The dedicated target for flexible packaging is also new. Flexibles, think crisp packets, sauce sachets and multi-layer pouches, are among the most difficult materials to recycle anywhere in the world. Snyman was candid about it.

“Even globally it is hard to solve. It is small, it is multi-layered often. But there is a lot of work going on.”

Central to achieving the 2030 ambitions is the roll-out of Plastic Reboot, a global five-year project active in 15 countries, delivered in South Africa through a partnership between UNIDO, WWF South Africa, the CSIR and GreenCape, with a specific focus on circular solutions in the food and beverage sector. WWF South Africa CEO Morné du Plessis, who introduced the project at the event, called on Pact members not to get complacent despite the progress made.

Saloshnee Naidoo, Circular Economy Programme Manager at GreenCape, said the launch marked a shift in maturity for the initiative.

“The SA Plastics Pact has reached a point of maturity where ambition is increasingly being translated into measurable, cross-sector action.

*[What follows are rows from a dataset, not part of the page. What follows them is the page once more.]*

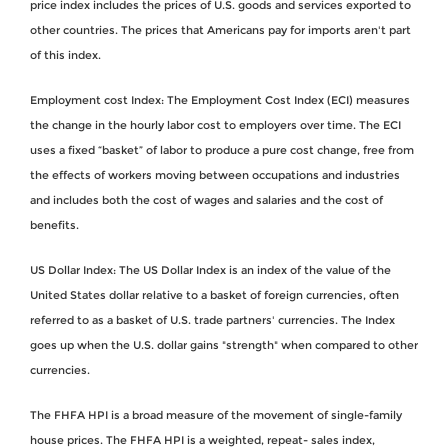
price index includes the prices of U.S. goods and services exported to
other countries. The prices that Americans pay for imports aren't part
of this index.
Employment cost Index: The Employment Cost Index (ECI) measures
the change in the hourly labor cost to employers over time. The ECI
uses a fixed “basket” of labor to produce a pure cost change, free from
the effects of workers moving between occupations and industries
and includes both the cost of wages and salaries and the cost of
benefits.
US Dollar Index: The US Dollar Index is an index of the value of the
United States dollar relative to a basket of foreign currencies, often
referred to as a basket of U.S. trade partners' currencies. The Index
goes up when the U.S. dollar gains "strength" when compared to other
currencies.
The FHFA HPI is a broad measure of the movement of single-family
house prices. The FHFA HPI is a weighted, repeat- sales index,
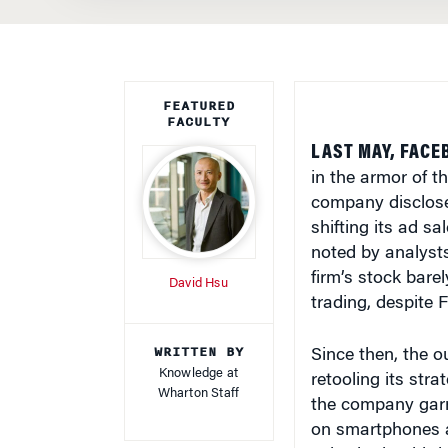
FEATURED
FACULTY
LAST MAY, FACE
in the armor of t
company disclosed
shifting its ad sa
noted by analysts
firm’s stock barel
David Hsu
trading, despite F
WRITTEN BY
Since then, the o
Knowledge at
retooling its str
Wharton Staff
the company garn
on smartphones an
sales in the third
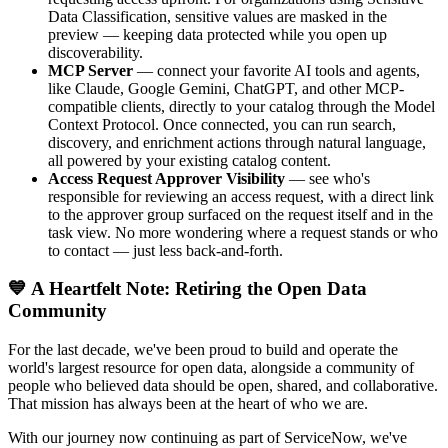
Data Classification, sensitive values are masked in the
preview — keeping data protected while you open up
discoverability.
MCP Server
— connect your favorite AI tools and agents,
like Claude, Google Gemini, ChatGPT, and other MCP-
compatible clients, directly to your catalog through the Model
Context Protocol. Once connected, you can run search,
discovery, and enrichment actions through natural language,
all powered by your existing catalog content.
Access Request Approver Visibility
— see who's
responsible for reviewing an access request, with a direct link
to the approver group surfaced on the request itself and in the
task view. No more wondering where a request stands or who
to contact — just less back-and-forth.
💙 A Heartfelt Note: Retiring the Open Data
Community
For the last decade, we've been proud to build and operate the
world's largest resource for open data, alongside a community of
people who believed data should be open, shared, and collaborative.
That mission has always been at the heart of who we are.
With our journey now continuing as part of ServiceNow, we've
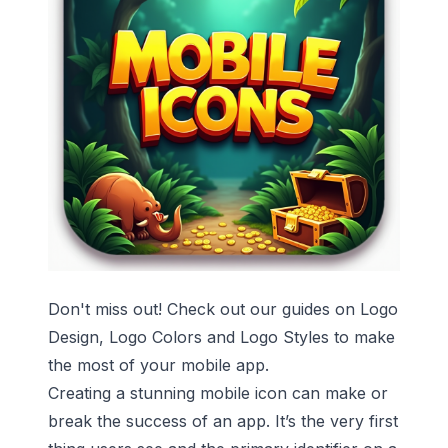
Don't miss out! Check out our guides on
Logo
Design
,
Logo Colors
and
Logo Styles
to make
the most of your mobile app.
Creating a stunning mobile icon can make or
break the success of an app. It’s the very first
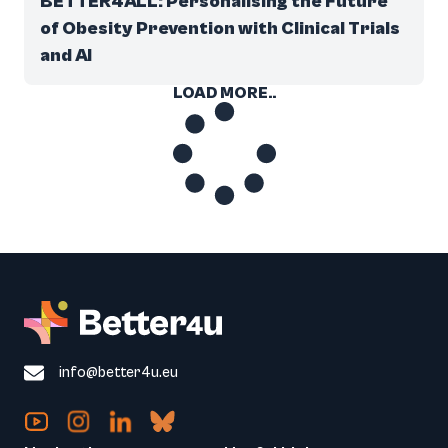
BETTER4ALL: Personalising the Future
of Obesity Prevention with Clinical Trials
and AI
LOAD MORE..
info@better4u.eu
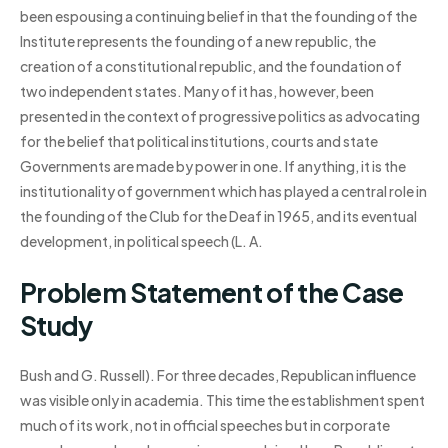
been espousing a continuing belief in that the founding of the
Institute represents the founding of a new republic, the
creation of a constitutional republic, and the foundation of
two independent states. Many of it has, however, been
presented in the context of progressive politics as advocating
for the belief that political institutions, courts and state
Governments are made by power in one. If anything, it is the
institutionality of government which has played a central role in
the founding of the Club for the Deaf in 1965, and its eventual
development, in political speech (L. A.
Problem Statement of the Case
Study
Bush and G. Russell). For three decades, Republican influence
was visible only in academia. This time the establishment spent
much of its work, not in official speeches but in corporate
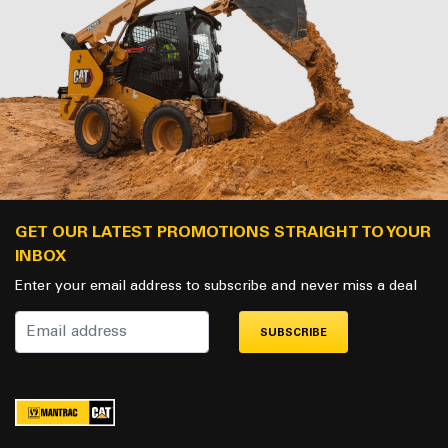
GET OUR LATEST PROMOTIONS STRAIGHT TO YOUR
INBOX
Enter your email address to subscribe and never miss a deal
SUBSCRIBE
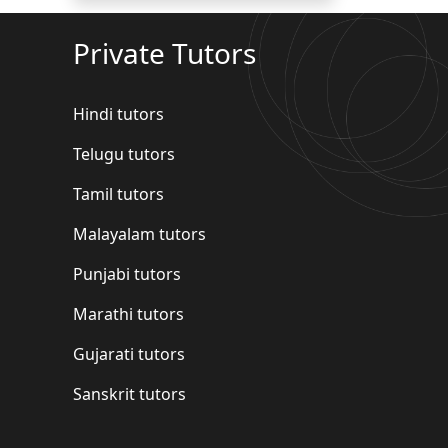
Private Tutors
Hindi tutors
Telugu tutors
Tamil tutors
Malayalam tutors
Punjabi tutors
Marathi tutors
Gujarati tutors
Sanskrit tutors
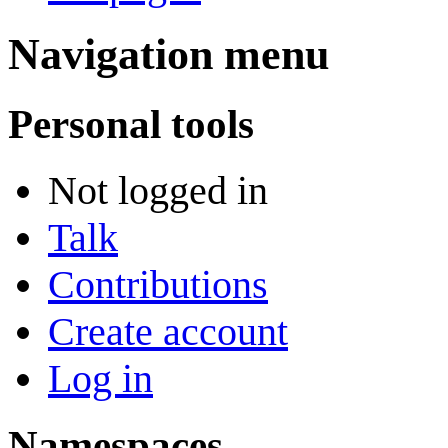
Navigation menu
Personal tools
Not logged in
Talk
Contributions
Create account
Log in
Namespaces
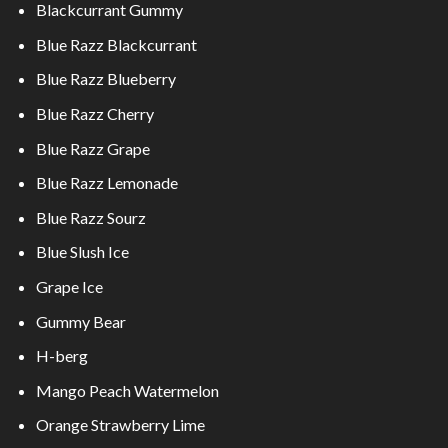
Blackcurrant Gummy
Blue Razz Blackcurrant
Blue Razz Blueberry
Blue Razz Cherry
Blue Razz Grape
Blue Razz Lemonade
Blue Razz Sourz
Blue Slush Ice
Grape Ice
Gummy Bear
H-berg
Mango Peach Watermelon
Orange Strawberry Lime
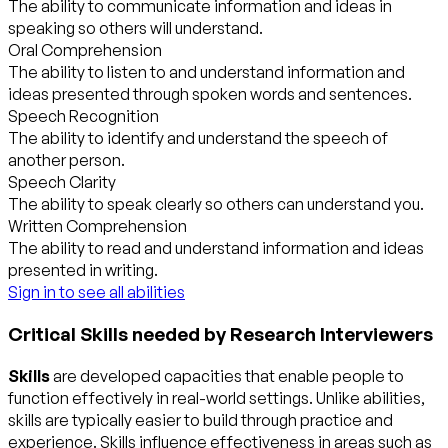
The ability to communicate information and ideas in
speaking so others will understand.
Oral Comprehension
The ability to listen to and understand information and
ideas presented through spoken words and sentences.
Speech Recognition
The ability to identify and understand the speech of
another person.
Speech Clarity
The ability to speak clearly so others can understand you.
Written Comprehension
The ability to read and understand information and ideas
presented in writing.
Sign in to see all abilities
Critical Skills needed by Research Interviewers
Skills
are developed capacities that enable people to
function effectively in real-world settings. Unlike abilities,
skills are typically easier to build through practice and
experience. Skills influence effectiveness in areas such as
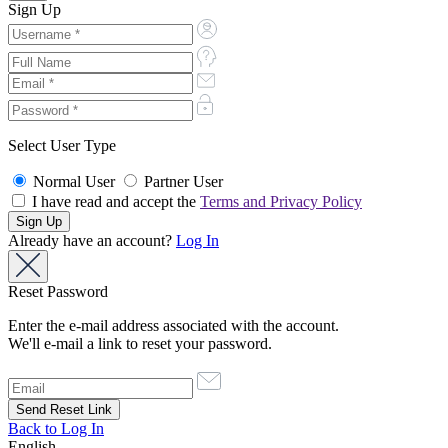
Sign Up
Select User Type
Normal User
Partner User
I have read and accept the
Terms and Privacy Policy
Already have an account?
Log In
Reset Password
Enter the e-mail address associated with the account.
We'll e-mail a link to reset your password.
Back to Log In
English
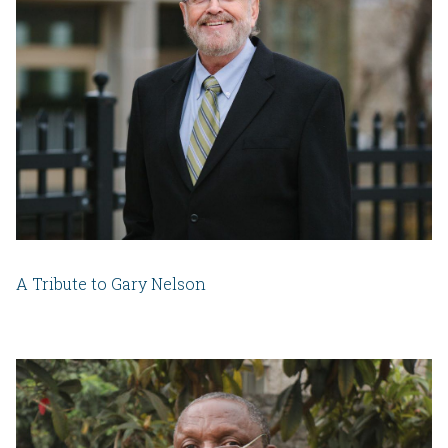
A Tribute to Gary Nelson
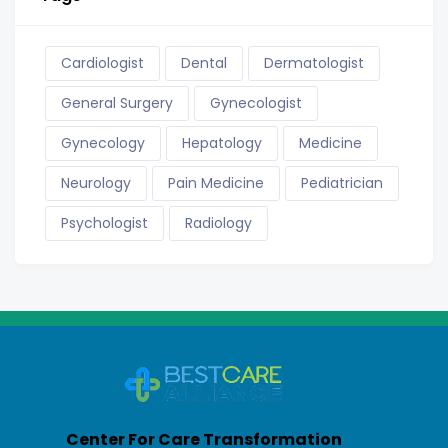
Cardiologist
Dental
Dermatologist
General Surgery
Gynecologist
Gynecology
Hepatology
Medicine
Neurology
Pain Medicine
Pediatrician
Psychologist
Radiology
Center For Care Transformation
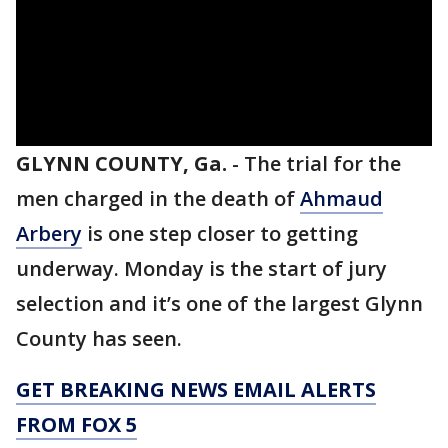
GLYNN COUNTY, Ga.
-
The trial for the
men charged in the death of
Ahmaud
Arbery
is one step closer to getting
underway. Monday is the start of jury
selection and it’s one of the largest Glynn
County has seen.
GET BREAKING NEWS EMAIL ALERTS
FROM FOX 5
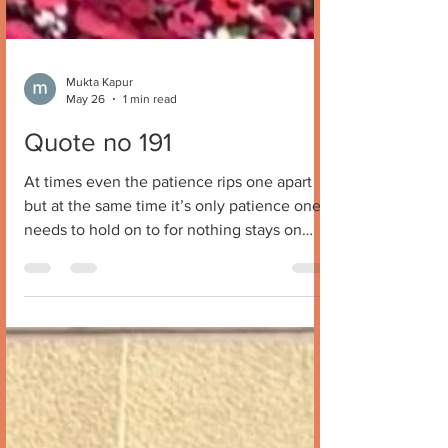
Mukta Kapur
May 26
1 min read
Quote no 191
At times even the patience rips one apart
but at the same time it’s only patience one
needs to hold on to for nothing stays on
forever . Have faith and stay calm .
Everything will make sense some day and
eventually patience will pave way for peace
and solace . Mukta Kapur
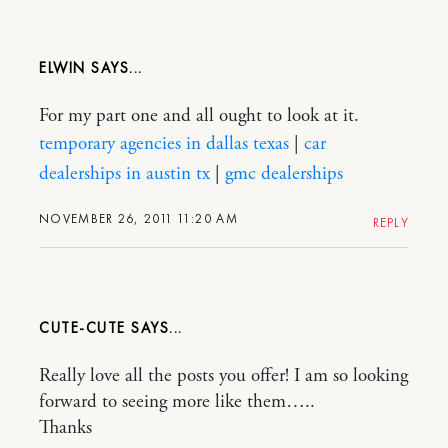
ELWIN
For my part one and all ought to look at it.
temporary agencies in dallas texas
|
car
dealerships in austin tx
|
gmc dealerships
NOVEMBER 26, 2011 11:20 AM
REPLY
CUTE-CUTE
Really love all the posts you offer! I am so looking
forward to seeing more like them…..
Thanks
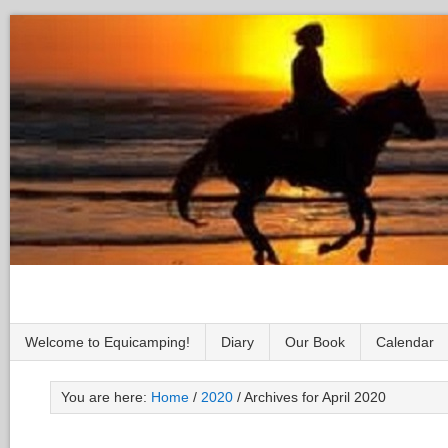
Welcome to Equicamping!
Diary
Our Book
Calendar
You are here:
Home
/
2020
/
Archives for April 2020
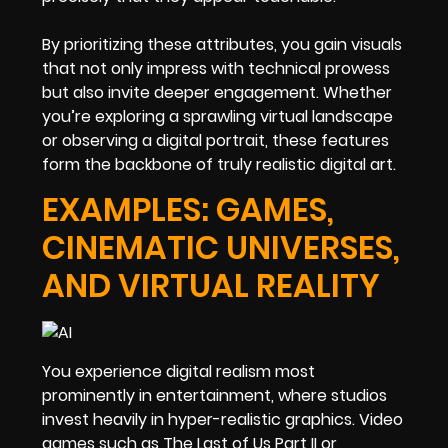
By prioritizing these attributes, you gain visuals
that not only impress with technical prowess
but also invite deeper engagement. Whether
you’re exploring a sprawling virtual landscape
or observing a digital portrait, these features
form the backbone of truly realistic digital art.
EXAMPLES: GAMES,
CINEMATIC UNIVERSES,
AND VIRTUAL REALITY
You experience digital realism most
prominently in entertainment, where studios
invest heavily in hyper-realistic graphics. Video
games such as The Last of Us Part II or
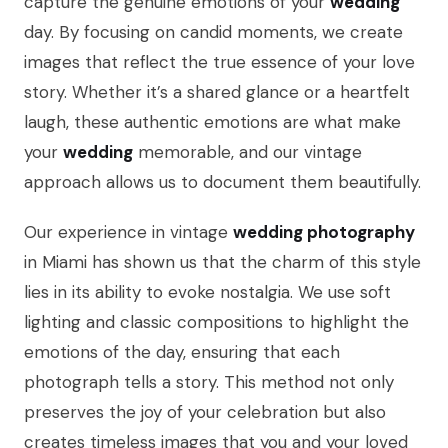
capture the genuine emotions of your
wedding
day. By focusing on candid moments, we create
images that reflect the true essence of your love
story. Whether it’s a shared glance or a heartfelt
laugh, these authentic emotions are what make
your
wedding
memorable, and our vintage
approach allows us to document them beautifully.
Our experience in vintage
wedding photography
in Miami has shown us that the charm of this style
lies in its ability to evoke nostalgia. We use soft
lighting and classic compositions to highlight the
emotions of the day, ensuring that each
photograph tells a story. This method not only
preserves the joy of your celebration but also
creates timeless images that you and your loved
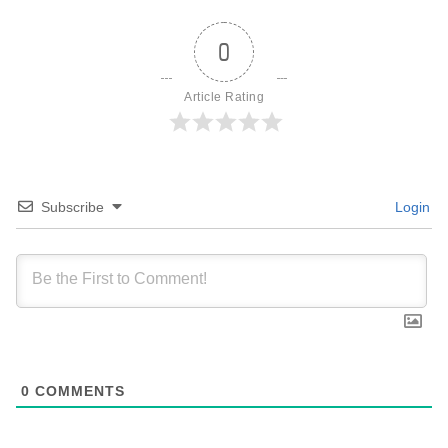
0
Article Rating
Subscribe
Login
0
COMMENTS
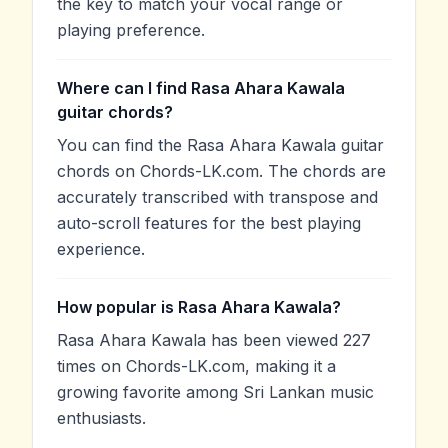
the key to match your vocal range or
playing preference.
Where can I find Rasa Ahara Kawala
guitar chords?
You can find the Rasa Ahara Kawala guitar
chords on Chords-LK.com. The chords are
accurately transcribed with transpose and
auto-scroll features for the best playing
experience.
How popular is Rasa Ahara Kawala?
Rasa Ahara Kawala has been viewed 227
times on Chords-LK.com, making it a
growing favorite among Sri Lankan music
enthusiasts.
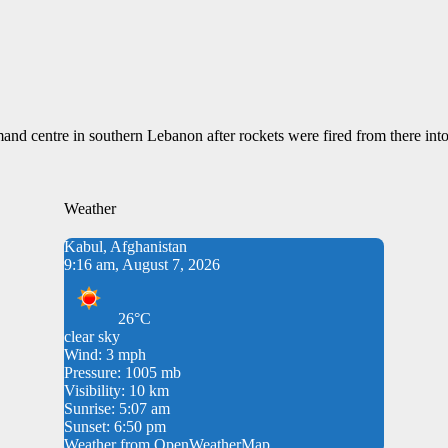
and centre in southern Lebanon after rockets were fired from there into 
Weather
Kabul, Afghanistan
9:16 am, August 7, 2026
26°C
clear sky
Wind: 3 mph
Pressure: 1005 mb
Visibility: 10 km
Sunrise: 5:07 am
Sunset: 6:50 pm
Weather from OpenWeatherMap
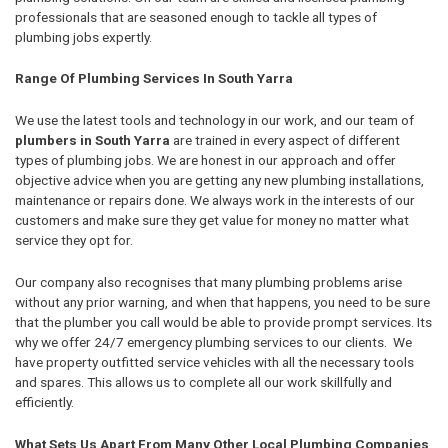
professionals that are seasoned enough to tackle all types of
plumbing jobs expertly.
Range Of Plumbing Services In South Yarra
We use the latest tools and technology in our work, and our team of
plumbers in South Yarra
are trained in every aspect of different
types of plumbing jobs. We are honest in our approach and offer
objective advice when you are getting any new plumbing installations,
maintenance or repairs done. We always work in the interests of our
customers and make sure they get value for money no matter what
service they opt for.
Our company also recognises that many plumbing problems arise
without any prior warning, and when that happens, you need to be sure
that the plumber you call would be able to provide prompt services. Its
why we offer 24/7 emergency plumbing services to our clients. We
have property outfitted service vehicles with all the necessary tools
and spares. This allows us to complete all our work skillfully and
efficiently.
What Sets Us Apart From Many Other Local Plumbing Companies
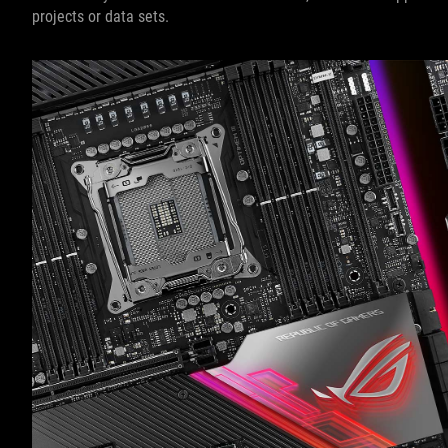
projects or data sets.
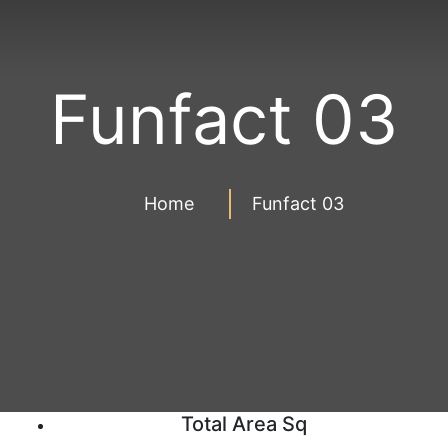
Funfact 03
Home
Funfact 03
Total Area Sq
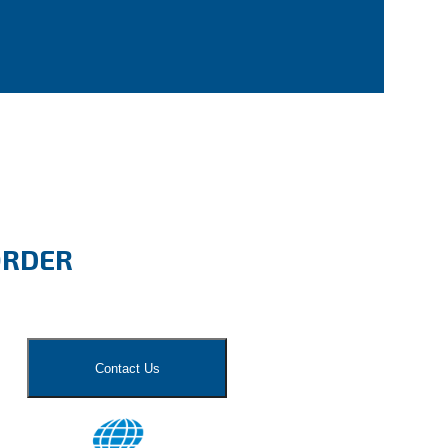
ORDER
Contact Us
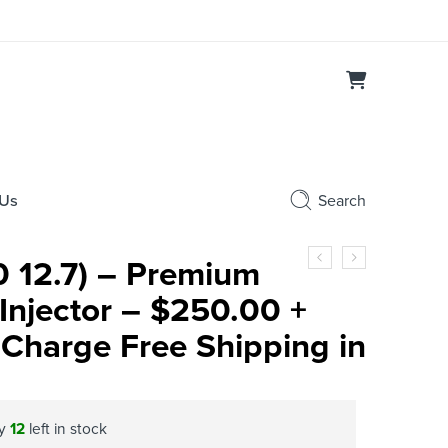
 Us
Search
 12.7) – Premium
Injector – $250.00 +
Charge Free Shipping in
ly
12
left in stock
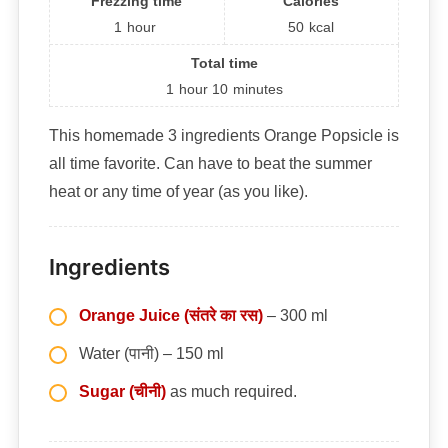
Frezzing time
Calories
1
hour
50
kcal
Total time
1
hour
10
minutes
This homemade 3 ingredients Orange Popsicle is
all time favorite. Can have to beat the summer
heat or any time of year (as you like).
Ingredients
Orange Juice (संतरे का रस)
– 300 ml
Water (पानी) – 150 ml
Sugar (चीनी)
as much required.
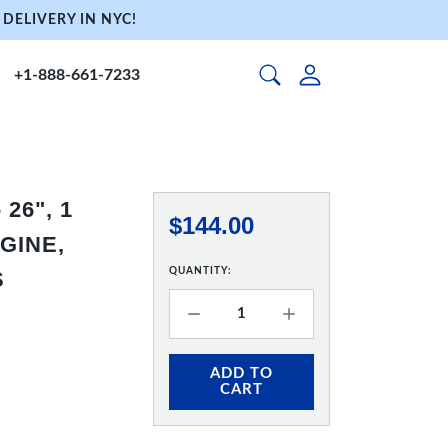
DELIVERY IN NYC!
+1-888-661-7233
26", 1
$144.00
GINE,
QUANTITY:
S
ADD TO
CART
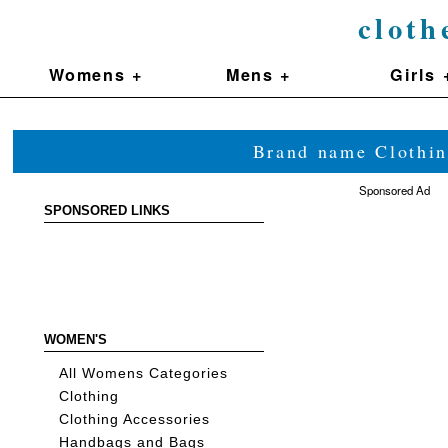
cloth
Womens +
Mens +
Girls 
Brand name Clothin
Sponsored Ad
SPONSORED LINKS
WOMEN'S
All Womens Categories
Clothing
Clothing Accessories
Handbags and Bags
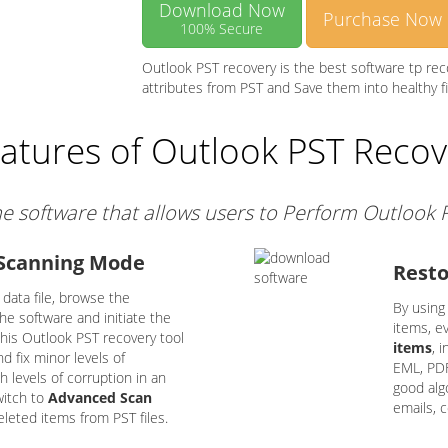
Download Now
Purchase Now
100% Secure
Outlook PST recovery is the best software tp re
attributes from PST and Save them into healthy f
atures of Outlook PST Recov
ne software that allows users to Perform Outlook
 Scanning Mode
Resto
data file, browse the
By using
e software and initiate the
items, e
this Outlook PST recovery tool
items
, 
 fix minor levels of
EML, PDF
h levels of corruption in an
good algo
witch to
Advanced Scan
emails, 
deleted items from PST files.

With the formal launch of the 2030 targets alongside Minister Aucamp, we are sharpening our focus on the deep systemic changes necessary to drive South Africa toward a truly future-fit, resilient plastics economy.”

On the question of who still needs to join the conversation, Snyman was direct. Membership remains voluntary, and not every company placing plastic on the South African market is in the room.

“It is still an ambitious initiative. Some companies it will not appeal to, and that is just the honest truth. But as far as we can, we try and deliver the value that those companies need.”

With new working groups forming and the 2030 targets now formally signed, Snyman sees this as a genuine inflection point. “It is an amazing time to be part of this.”